Ich denke, man hat in der Lichttechnik lange gut gelebt mit den Weisheiten der Altvorderen und musste kein Hirnschmalz neu hinzutun. Man konnte damit sogar Professor werden und ein ganzes Professorenleben abschließen, so etwa mit der Vorstellung, dass Menschen im Büro Sehleistung benötigten. Und dass, auch wenn der Chef in seiner Jugend nachgewiesen hatte, dass mit Sehleistung kein Blumentopf zu gewinnen war. Und man durfte Leute, die von einer Anpassung an den Menschen sprachen, in die Nähe des Irreseins rücken.
Mal sehen, wie sich das Human Centric Ligth in diesem Milieu entwickelt. Aufblühen wie ein Hibiskus auf den Spitzbergen?
Wie gesund darf Licht sein? Weiß man nicht!
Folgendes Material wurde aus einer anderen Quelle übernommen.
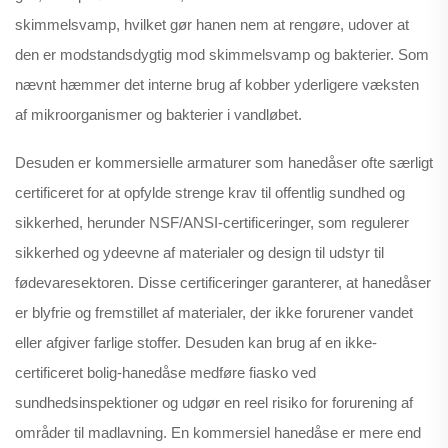
skimmelsvamp, hvilket gør hanen nem at rengøre, udover at
den er modstandsdygtig mod skimmelsvamp og bakterier. Som
nævnt hæmmer det interne brug af kobber yderligere væksten
af mikroorganismer og bakterier i vandløbet.
Desuden er kommersielle armaturer som hanedåser ofte særligt
certificeret for at opfylde strenge krav til offentlig sundhed og
sikkerhed, herunder NSF/ANSI-certificeringer, som regulerer
sikkerhed og ydeevne af materialer og design til udstyr til
fødevaresektoren. Disse certificeringer garanterer, at hanedåser
er blyfrie og fremstillet af materialer, der ikke forurener vandet
eller afgiver farlige stoffer. Desuden kan brug af en ikke-
certificeret bolig-hanedåse medføre fiasko ved
sundhedsinspektioner og udgør en reel risiko for forurening af
områder til madlavning. En kommersiel hanedåse er mere end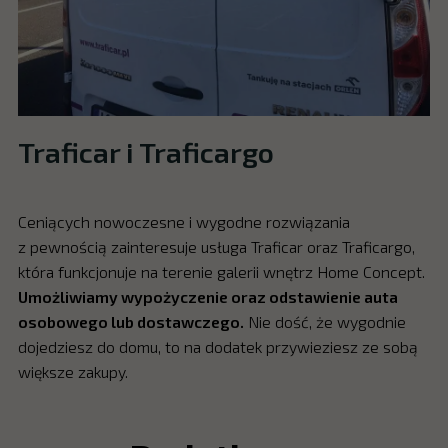
Traficar i Traficargo
Ceniących nowoczesne i wygodne rozwiązania
z pewnością zainteresuje usługa Traficar oraz Traficargo,
która funkcjonuje na terenie galerii wnętrz Home Concept.
Umożliwiamy wypożyczenie oraz odstawienie auta
osobowego lub dostawczego.
Nie dość, że wygodnie
dojedziesz do domu, to na dodatek przywieziesz ze sobą
większe zakupy.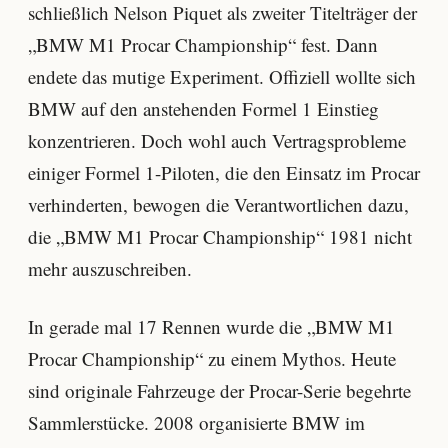
schließlich Nelson Piquet als zweiter Titelträger der
„BMW M1 Procar Championship“ fest. Dann
endete das mutige Experiment. Offiziell wollte sich
BMW auf den anstehenden Formel 1 Einstieg
konzentrieren. Doch wohl auch Vertragsprobleme
einiger Formel 1-Piloten, die den Einsatz im Procar
verhinderten, bewogen die Verantwortlichen dazu,
die „BMW M1 Procar Championship“ 1981 nicht
mehr auszuschreiben.
In gerade mal 17 Rennen wurde die „BMW M1
Procar Championship“ zu einem Mythos. Heute
sind originale Fahrzeuge der Procar-Serie begehrte
Sammlerstücke. 2008 organisierte BMW im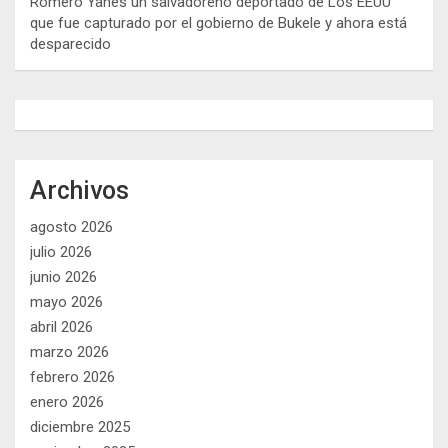
Romero Yanes un salvadoreño deportado de Los EEUU
que fue capturado por el gobierno de Bukele y ahora está
desparecido
Archivos
agosto 2026
julio 2026
junio 2026
mayo 2026
abril 2026
marzo 2026
febrero 2026
enero 2026
diciembre 2025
Dass Licht etwas mit Gesundheit zu tun hätte, glaubte man uns nicht, als wir vor genau 25 Jahren unseren Forschungsbericht "Licht und Gesundheit" veröffentlichten. Aber offensichtlich sehen manche Leute es so, dass unser genormtes Licht in Arbeitsstätten ungesund sein muss. Ansonsten hätten sie keinen Antrag gestellt, gesünderes Licht planen zu wollen. Der Antrag ging an CEN, die europäische Normungsorganisation, und sollte die Revision ihrer Norm EN 12464-1 bewirken. Die beschreibt, wie Arbeitsstätten und Arbeitsplätze in Europa beleuchtet werden sollen.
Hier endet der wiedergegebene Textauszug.